There was magic in the six Schubert-Liszt pieces. The first and second pieces were slow, and she took us to great heights. The fourth piece, Der Doppelgänger, depicts the speaker visiting the place where his love once lived and sees a double of himself there. Schubert, in his intimate mastery of telling a story with music sets a slow and complex vocal line against soft, long piano chords to invoke the sensation of the speaker's intractable melancholy against the unstoppable passage of time. The transcription of the Doppelgänger is difficult to pull off on piano because of its extreme slowness–tones die away very fast on the piano with notes this long, and most of the charm of the melody is in the way the singer's voice rises and falls on a note while the piano's chords die away. Frankly, it is one of my favorite pieces of all time, and though I personally take issue with the piece because the piano (a percussion instrument, as Ms. Lisitsa was apt to point out) can't be made to deliver a melody quite as convincingly as a good singer might, her performance of it was a runaway success.

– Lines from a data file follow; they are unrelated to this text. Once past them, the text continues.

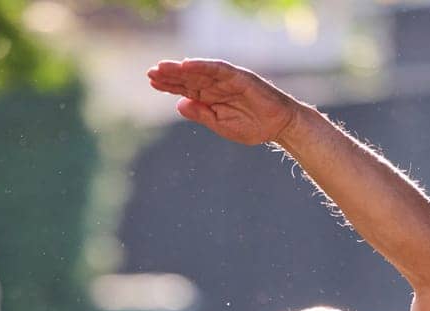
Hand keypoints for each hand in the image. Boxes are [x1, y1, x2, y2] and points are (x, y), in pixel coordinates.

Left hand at [146, 58, 302, 145]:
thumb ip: (201, 114)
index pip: (186, 88)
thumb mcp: (221, 124)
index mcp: (212, 98)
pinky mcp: (239, 77)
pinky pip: (218, 69)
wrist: (279, 127)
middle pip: (189, 78)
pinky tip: (186, 65)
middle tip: (150, 72)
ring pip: (200, 71)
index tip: (151, 82)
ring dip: (181, 69)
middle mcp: (217, 86)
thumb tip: (178, 104)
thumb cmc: (253, 127)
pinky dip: (202, 66)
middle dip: (170, 75)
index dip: (169, 84)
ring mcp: (228, 80)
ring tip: (162, 68)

The Erlkönig and Ständchen are the two most famous transcriptions, Ständchen having one of the most famous melodies in the world. Erlkönig is through-composed but very strophic, and Ständchen is strictly strophic, but each work has a technically demanding climax towards the end where the piece either speeds up or the texture gets thicker, and each time when it did, the problem of rushing through dramatic climaxes reared its unwelcome head. Though in the Erlkönig it was somewhat fitting with the drama of the story (you owe it to yourself to look up the poem by Goethe), it was maddening in the echo section of Ständchen.
The Schubert impromptu was perfect for her. Everything the music demanded, she provided: full tone, clear touch, humor, darkness when the variations went into the minor mode–she had it all. She finished the impromptu and, taking us by surprise, proceeded uninterrupted into the Totentanz (Dance of Death).
The youtube video of her performing this piece is breathtaking. The Totentanz is 15 minutes of a sort of pyrotechnic extemporization, and it might be a really dramatic showpiece in the hands of an artist with just the right amount of volatility and control. Ms. Lisitsa played some parts of it better than in the video and some not as well. There is a section right before the middle of the piece where after a big buildup, the main theme is played with high speed repeated notes. In that moment, at that crucial juncture, where her playing and dexterity were most exposed, she balked: she pedaled through it, losing the bullet-like clarity of the passage, and then played some of her few exposed wrong notes of the evening.
After the Totentanz, she was called back to the stage three times, after which, she gave an "oh, I suppose" head nod to the piano and gave a very soft, understated performance of Für Elise by Beethoven. In that rondo, there are two contrasting sections that virtuosos often blitz through. Ms. Lisitsa tastefully did no such thing.
My impression of the evening was that Ms. Lisitsa is an artist with a vibrant temperament and who frequently plays with abandon–she more often chooses to "let herself go" with the music–but not [yet] one of knowing restraint or probing intelligence or scrupulous attention to detail. Her virtuoso playing is extremely good, but it wasn't tempered enough to give the Godowsky the élan that makes the piece sound as dashing as it is. It's the highly intelligent and very unusual artist who can pull off the taxing programming decision to play seven Chopin nocturnes in a row. The moments that require subtlety in playing Chopin are pretty straightforward, but in Mozart they are not, and we noticed. Her tone and touch were gorgeous in all the pieces (especially the 12th Hungarian Rhapsody), even though her structural understanding sometimes left the pieces feeling overlong or winded. Her damming of the torpedoes in the final climax of the Totentanz was welcome and exciting, but in the Nocturnes, and the lieder transcriptions, it was just...a little too much excitement.